Metin Bölümü:

Dün akşam saatlerinde ABD Başkanı Trump, Filistin’in başkenti olan Kudüs’ü İsrail’in başkenti olarak tanıdıklarını söyledi. Aslında malumu i’lam kâbilinden bir şeydi bu. Tek farkı, koca bir İslam coğrafyasına rağmen, bunu ilan edebilme cür’etinde bulunmuş olmasıydı. Siyonizmi sözde daha güçlü hale getirme amacına yönelik olarak yapılan bu açıklama, ABD’nin dünya siyasetinde güç kaybettiğini ve kaybettiği gücü yeniden elde edebilme çabasında olduğunu gösteriyor. Birbirinin devamı niteliğinde olan üç semavî din için kutsal kabul edilen Mescid-i Aksa’nın bulunduğu Kudüs’ün tarihi geçmişini görmezden gelerek yapılan bu açıklama aynı zamanda fiilî bir dayatmayı içeriyor. Bu hiçbir şekilde kabul edilemeyecek bir durumdur. ABD’nin kabulünün hiçbir gerçekliği ve geçerliliği yoktur. Kudüs, Müslümanlar için ilk kıblegâhtır. Ve Müslümanlar bu gerçeğin tamamıyla farkındadırlar. Çakıl taşlarıyla füzelere meydan okuyan Filistin halkı başta olmak üzere, tüm İslam coğrafyası İsrail’e yönelik verdikleri mücadelede bunu ortaya koymuşlardır.

Görev Verileri:
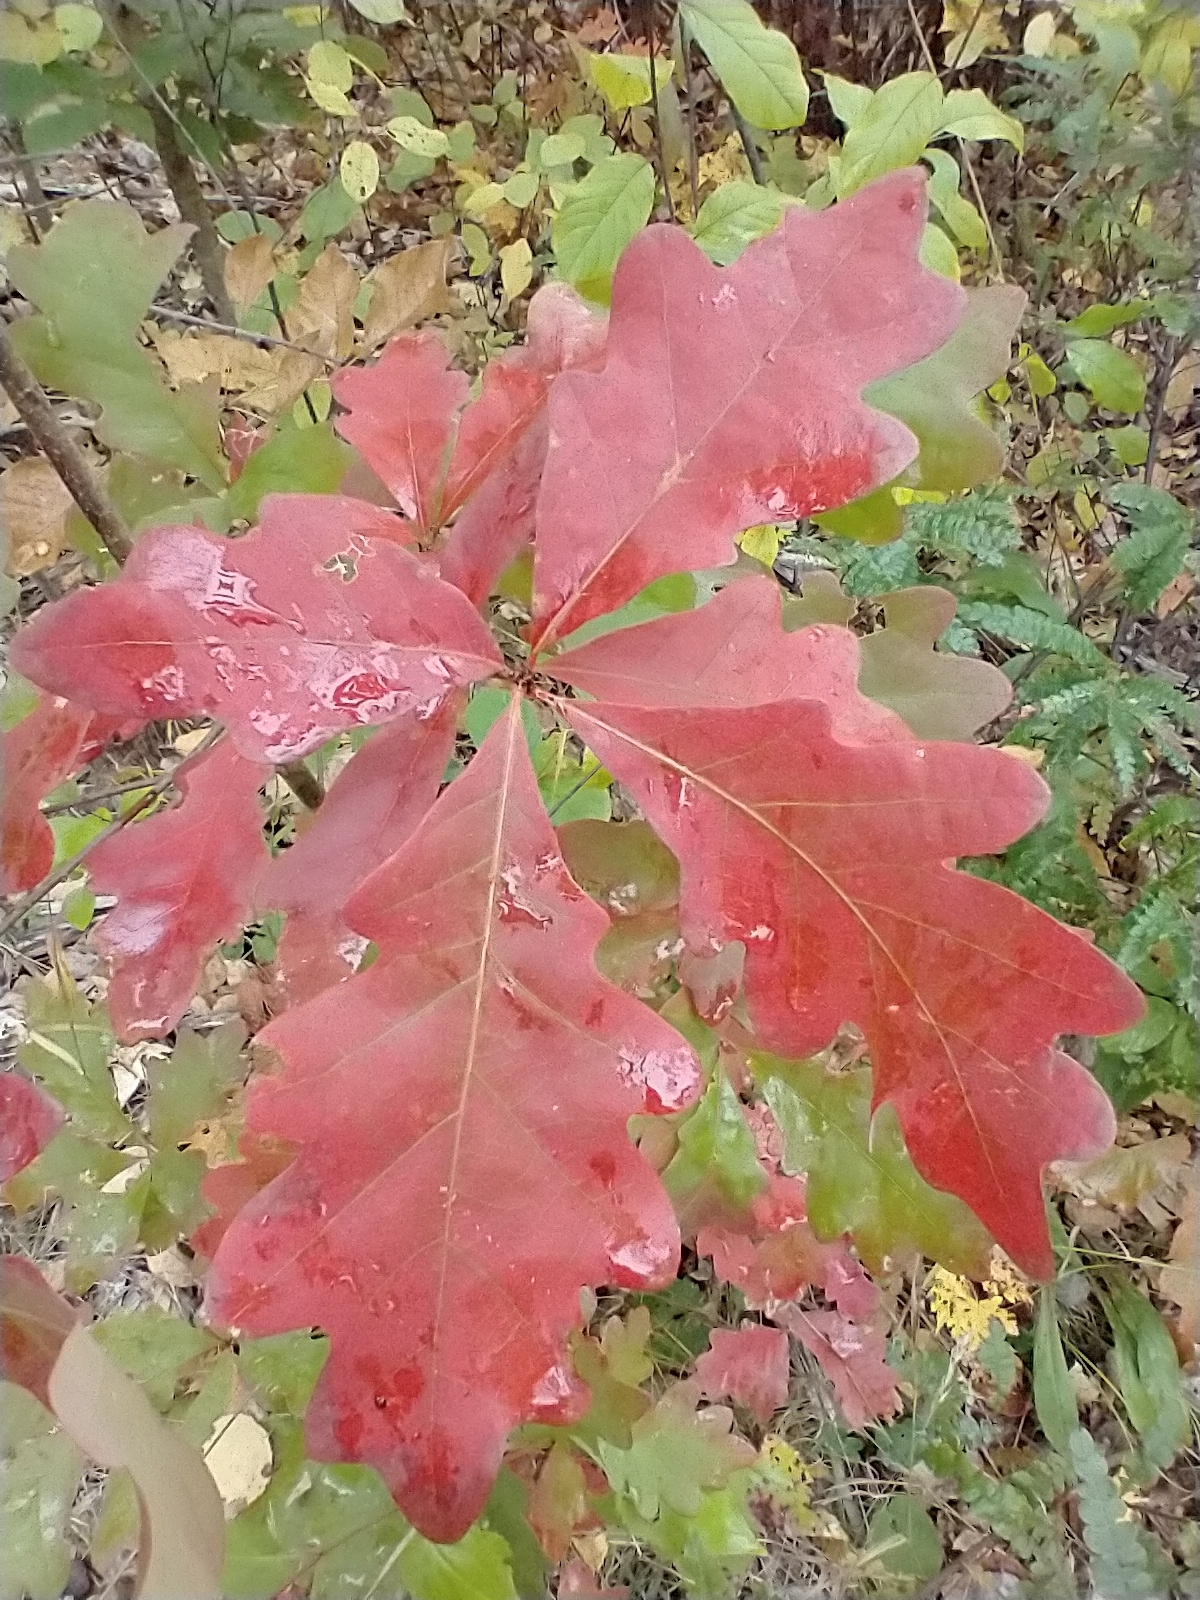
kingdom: Plantae
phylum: Tracheophyta
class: Magnoliopsida
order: Fagales
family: Fagaceae
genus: Quercus
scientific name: Quercus alba
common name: White oak
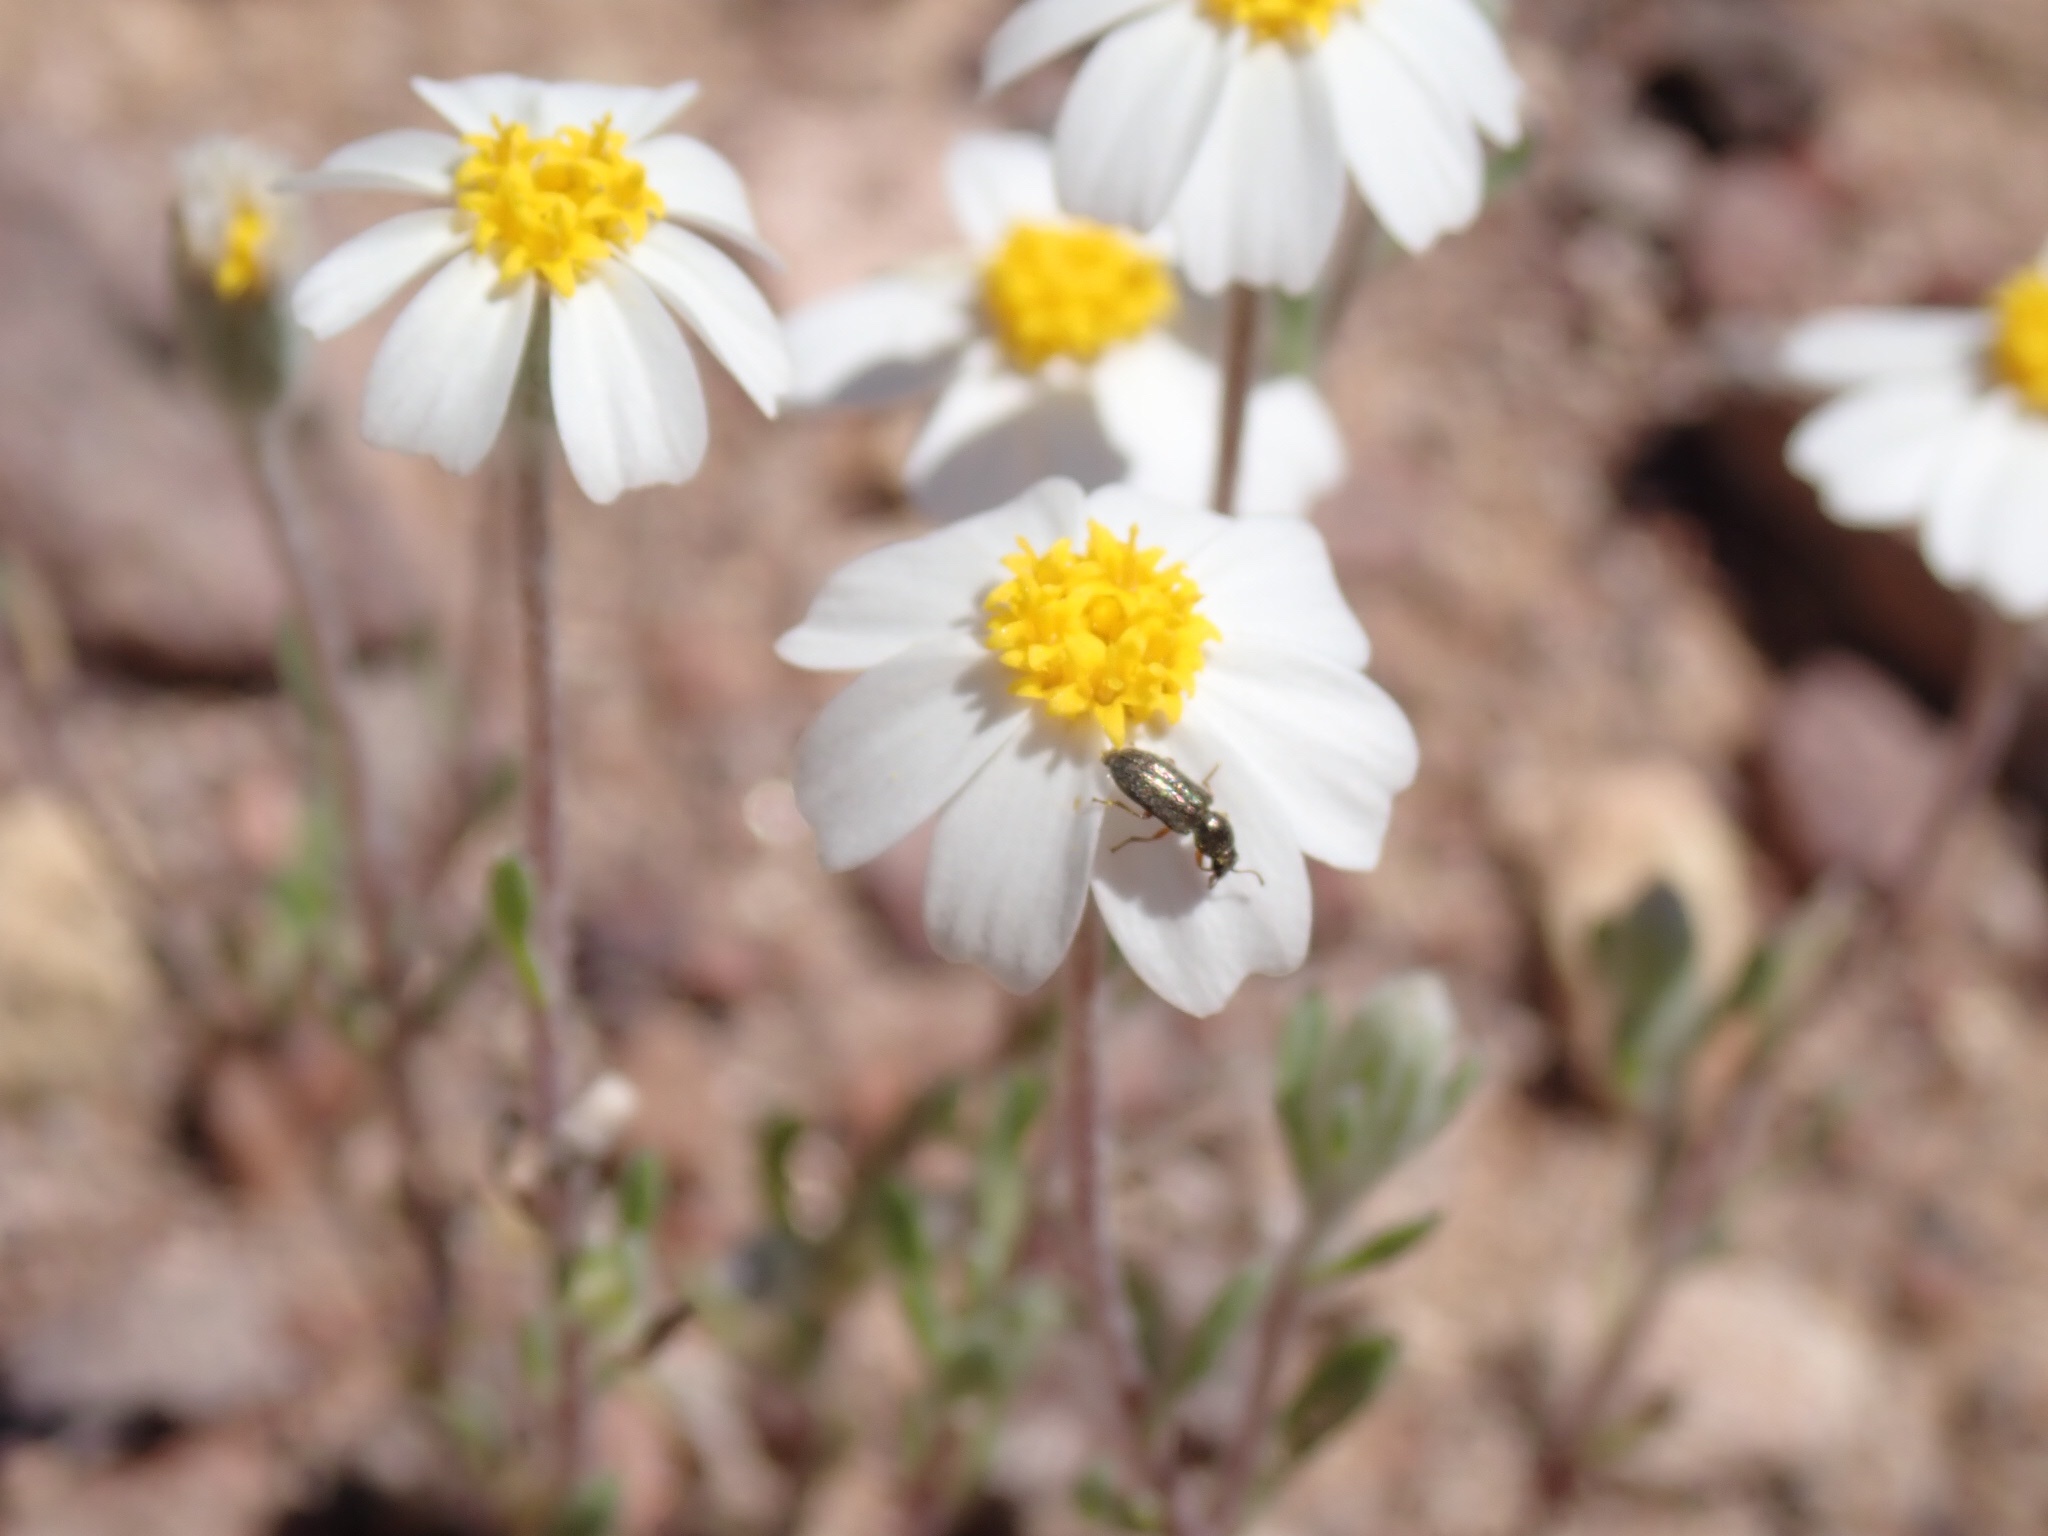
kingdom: Plantae
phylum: Tracheophyta
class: Magnoliopsida
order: Asterales
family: Asteraceae
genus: Eriophyllum
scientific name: Eriophyllum lanosum
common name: White easter-bonnets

Görev Tanımı 1: Görev verilerindeki satırlardan "common name: White oak" ifadesini içeren satırla başlayıp verilerin sonuna kadar uzananları, iki uç da dahil olmak üzere aynen alıntılayın. Resimleri yanıta almayın.
Görev Tanımı 2: Kudüs'ün İsrail'in başkenti olarak tanınmasını konu alan metni bıraktığı noktadan itibaren sürdürün.

Doğru Yanıt 1:
common name: White oak
kingdom: Plantae
phylum: Tracheophyta
class: Magnoliopsida
order: Asterales
family: Asteraceae
genus: Eriophyllum
scientific name: Eriophyllum lanosum
common name: White easter-bonnets

Doğru Yanıt 2:
Bugün İslâm dünyasına ve Hristiyan âlemine rağmen pervasızca bir davranış içerisinde olan ABD ve İsrail’e Müslümanlar olarak bizlerin izzetli ve tarihî dinamiklerimize dayalı bir cevap vermemiz gerekmektedir.
Kudüs, Müslümanlarındır.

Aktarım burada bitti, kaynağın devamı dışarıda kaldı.